Fakat onlar, uyuyorlarken, Rabbin tarafından dolaşıp-gelen bir bela' onun üstünü
sarıp-kuşatıverdi. Sonunda (bahçe) kökünden kuruyup-kapkara kesildi. Nihayet
sabah vakti birbirlerine seslendiler. "Eğer ürününüzü devşirecekseniz erkence
kalkıp-çıkın." Derken, aralarında fısıldaşarak çıkıp-gittiler: "Bugün sakın
oraya hiçbir yoksul girip de karşınıza çıkmasın." (Yoksulları) Engellemeye
güçleri yetebilirmiş gibi erkenden gittiler. Ama onu görünce: "Muhakkak biz
(gideceğimiz yeri) şaşırmışız" dediler. "Hayır, biz (her şeyden ve bütün
servetimizden) yoksun bırakıldık." (İçlerinde) Mutedil olan biri dedi ki: "Ben
size dememiş miydim? (Allah'ı) Tesbih edip yüceltmeniz gerekmez miydi?
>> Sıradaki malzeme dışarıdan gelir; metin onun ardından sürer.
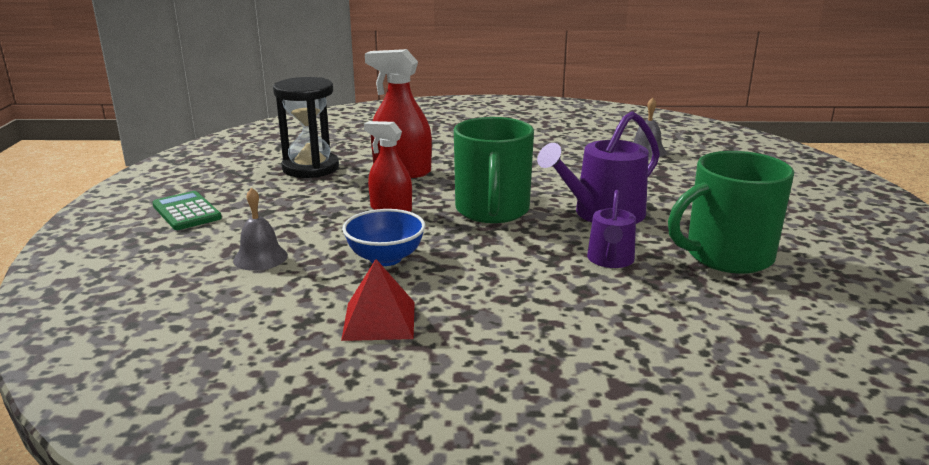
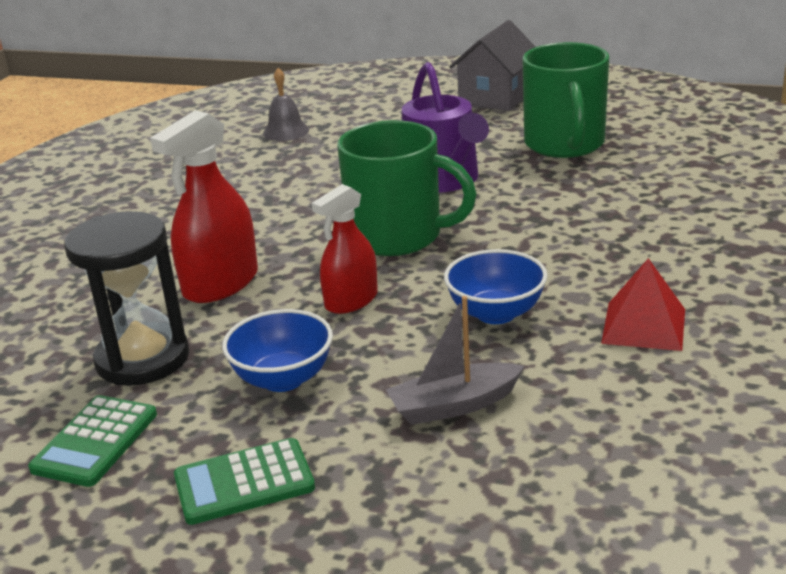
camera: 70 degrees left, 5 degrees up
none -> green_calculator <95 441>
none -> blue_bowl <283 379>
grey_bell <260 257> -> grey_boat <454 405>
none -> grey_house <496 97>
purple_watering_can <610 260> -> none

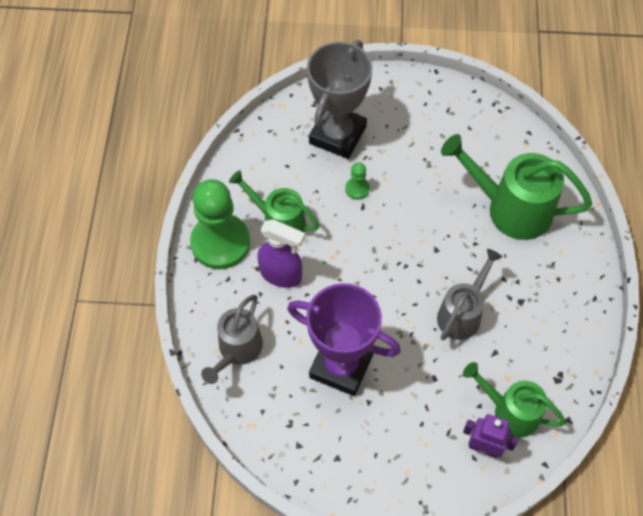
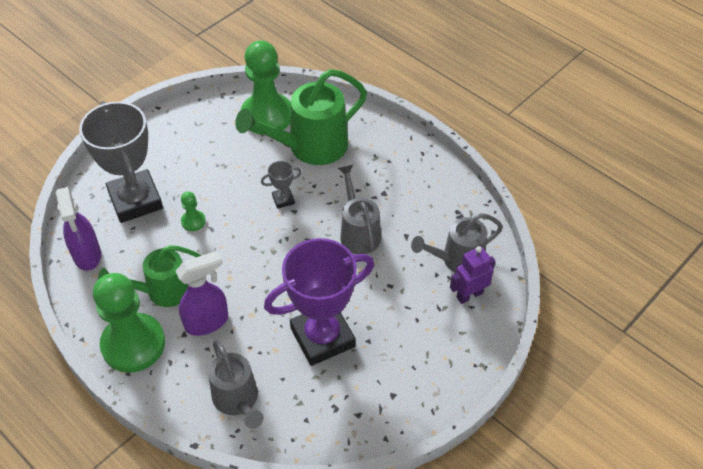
camera: 50 degrees left, 10 degrees down
none -> purple_spray_bottle <87 255>
none -> green_pawn <267 115>
none -> grey_trophy <283 199>
green_watering_can <509 411> -> grey_watering_can <457 260>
Dediler
ki: "Rabbimiz seni tesbih eder, yüceltiriz; gerçekten bizler zalim imişiz."
Şimdi birbirlerine karşı kendilerini kınamaya başladılar. "Yazıklar bize,
gerçekten bizler azgınmışız" dediler. "Belki Rabbimiz, onun yerine daha
hayırlısını verir; şüphesiz biz, yalnızca Rabbimize rağbet eden kimseleriz."